When we study Arriaga’s scripts as a body of work, we see a recurring examination of the human response to tragedy; however, by imposing different central thematic conflicts in each of his scripts, he can authentically explore new sets of characters and focus our attention on universal themes essential to human survival. Structure is key to the success of these scripts, and Arriaga reminds us that nonstandard storytelling structure can be both refreshing and effective when it is used to embody the central thematic conflict.
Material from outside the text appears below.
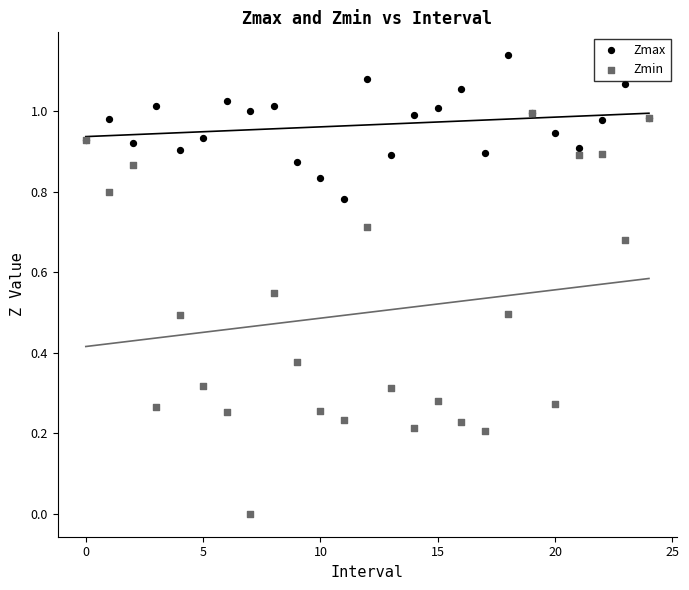

What are all the series names shown in the legend?

Zmax, Zmin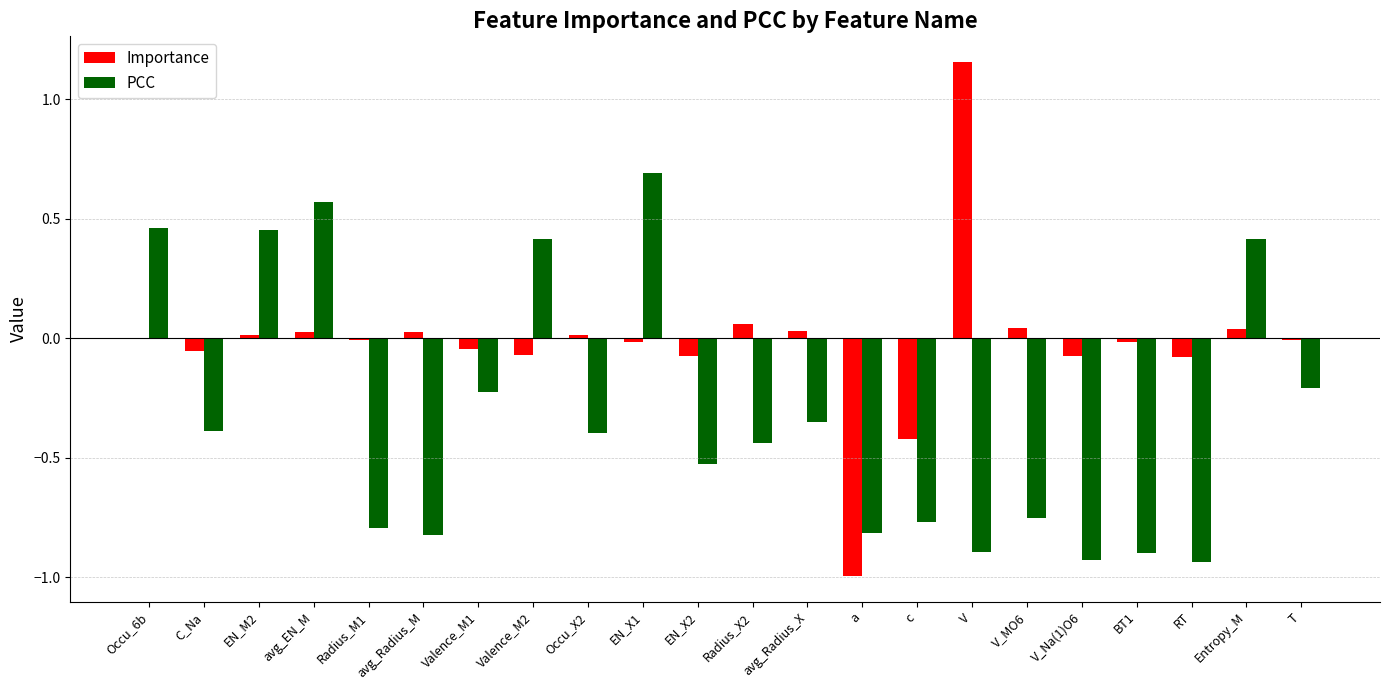

Is the value of PCC at a greater than the value of Importance at a?

Yes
Anna Weinstein has written and edited for publishers such as education.com, Rosen Publishing, Houghton Mifflin Harcourt, McGraw-Hill, Stenhouse, and Guilford Press. She is a developmental editor for Cengage Learning and is currently at work on a book tentatively titled Conversations With Women in Hollywood. Anna is pursuing an MFA in screenwriting from the University of California-Palm Desert.
References
Aronson, Linda (2010), The 21st Century Screenplay: A Comprehensive Guide to Writing Tomorrow’s Films, Sydney, Australia: Allen & Unwin.
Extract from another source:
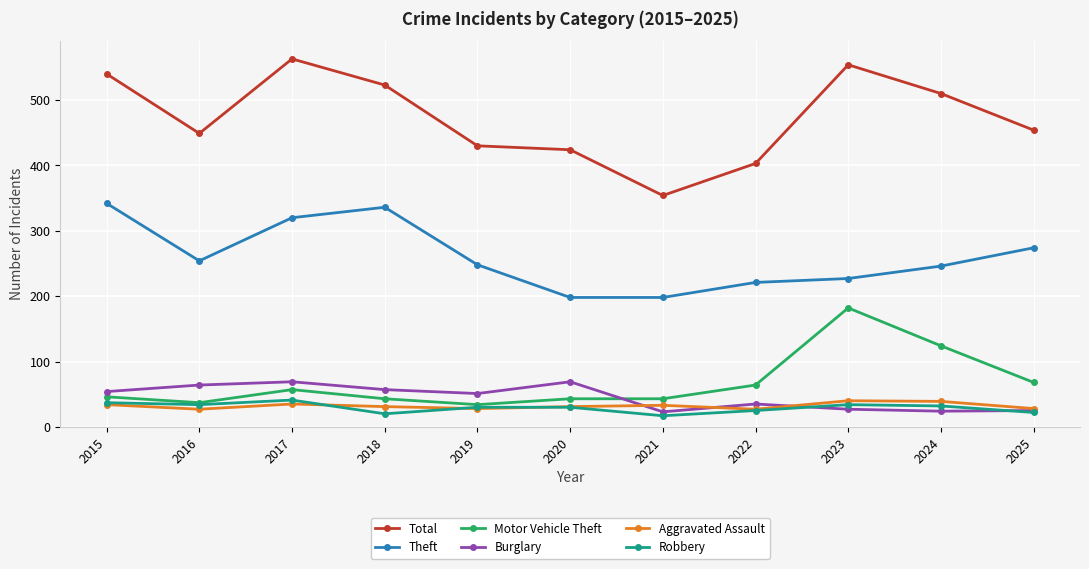

What are all the series names shown in the legend?

Total, Theft, Motor Vehicle Theft, Burglary, Aggravated Assault, Robbery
Cameron, A. (2006), “Contingency, order, and the modular narrative: 21 Grams and Irreversible,” The Velvet Light Trap, no. 58, pp. 65–78.
Edwards, Mike, “Interview: Guillermo Arriaga”, MovieVortex.com.
Hull, Jim (2007), “Babel: Analysis”, Jim Hull’s Story Fanatic, June 28.
Rabkin, William (2011), Writing the Pilot, Los Angeles: Moon & Sun & Whiskey.
Simons, Jan (2008), “Complex narratives,” New Review of Film and Television Studies, vol. 6, issue 2, pp. 111–126.
[1] There are 119 scenes in 21 Grams (Aronson 2010: 388-391). The turning point (end of Act 1) for the characters comes quite late in the script. For Jack, the break into Act 2 occurs when he’s freed from jail (scene 74); and for both Paul and Cristina, their first-act turning points occur near the end of the film (scene 86).
[2] Interestingly, the central conflict in this film serves as the overarching conflict for many ensemble films. Many ensembles are in some small (or large) way about what happens when people don’t properly communicate. Though the central conflict in Grand Canyon is more likely something to do with the gap between what should be and what is, the film is fueled by a lack of communication—between white and black, husband and wife, father and son, and so on. The same is true of Crash: an inability or unwillingness to truly communicate with the “other.” And Hereafter: an inability or unwillingness to communicate with the dead. Also note the use of deaf characters in ensemble films that examine the role of communication. We see this in Grand Canyon as well as The Family Stone.